» **What is expected**:
Using the data that follows, output only the lines from the line with "новый образ певицы" up to and including the line with "nodaļa (6A)", exactly, leaving pictures aside.

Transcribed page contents
------------------------------------------------------------------------

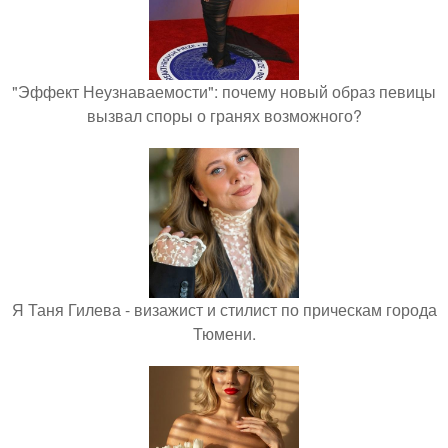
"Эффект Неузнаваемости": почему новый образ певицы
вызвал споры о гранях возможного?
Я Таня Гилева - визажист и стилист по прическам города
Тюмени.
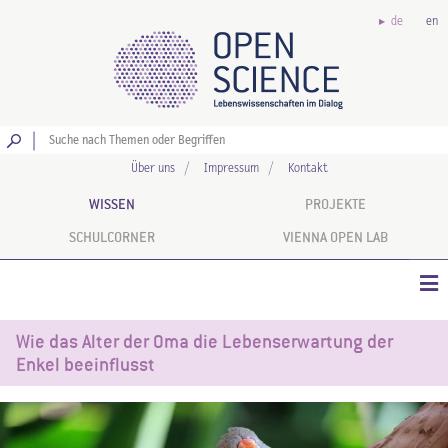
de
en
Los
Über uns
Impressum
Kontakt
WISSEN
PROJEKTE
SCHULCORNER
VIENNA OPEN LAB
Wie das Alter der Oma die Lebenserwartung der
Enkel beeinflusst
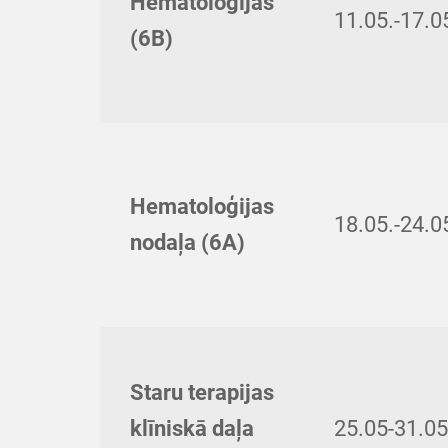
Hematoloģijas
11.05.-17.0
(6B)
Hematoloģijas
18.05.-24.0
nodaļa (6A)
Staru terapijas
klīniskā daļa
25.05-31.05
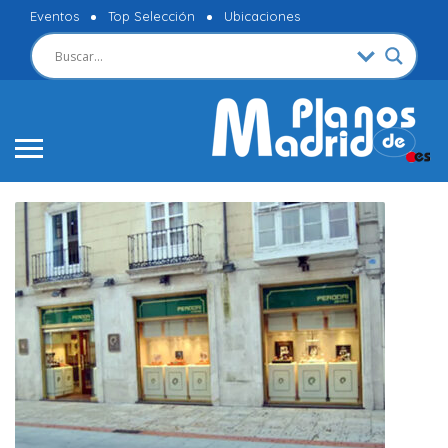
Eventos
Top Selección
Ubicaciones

------------------------------------------------------------------------

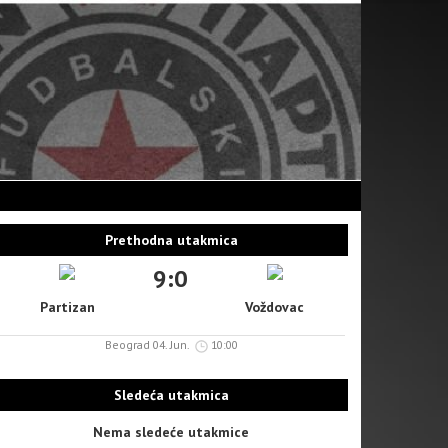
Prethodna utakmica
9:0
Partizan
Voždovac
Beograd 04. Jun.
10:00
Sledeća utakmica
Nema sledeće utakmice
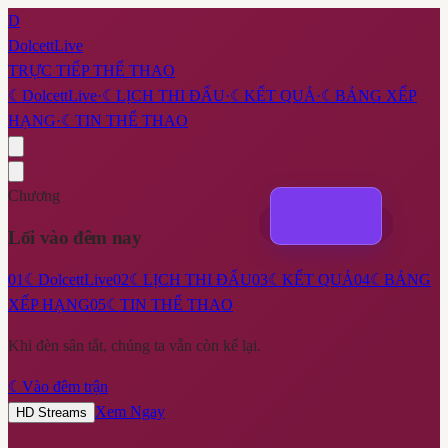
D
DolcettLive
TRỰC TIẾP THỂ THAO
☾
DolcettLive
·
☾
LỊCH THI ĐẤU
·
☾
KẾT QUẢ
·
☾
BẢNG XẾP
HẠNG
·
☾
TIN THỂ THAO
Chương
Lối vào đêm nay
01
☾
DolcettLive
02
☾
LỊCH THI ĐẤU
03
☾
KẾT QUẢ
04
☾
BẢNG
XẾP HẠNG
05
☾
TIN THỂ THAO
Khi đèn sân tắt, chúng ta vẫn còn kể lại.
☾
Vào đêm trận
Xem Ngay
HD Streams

------------------------------------------------------------------------

» **Exercise response**:
"Эффект Неузнаваемости": почему новый образ певицы
вызвал споры о гранях возможного?
Я Таня Гилева - визажист и стилист по прическам города
Тюмени.
de
en
Los
Über uns
Impressum
Kontakt
WISSEN
PROJEKTE
SCHULCORNER
VIENNA OPEN LAB
Wie das Alter der Oma die Lebenserwartung der
Enkel beeinflusst
Hematoloģijas
11.05.-17.0
(6B)
Hematoloģijas
18.05.-24.0
nodaļa (6A)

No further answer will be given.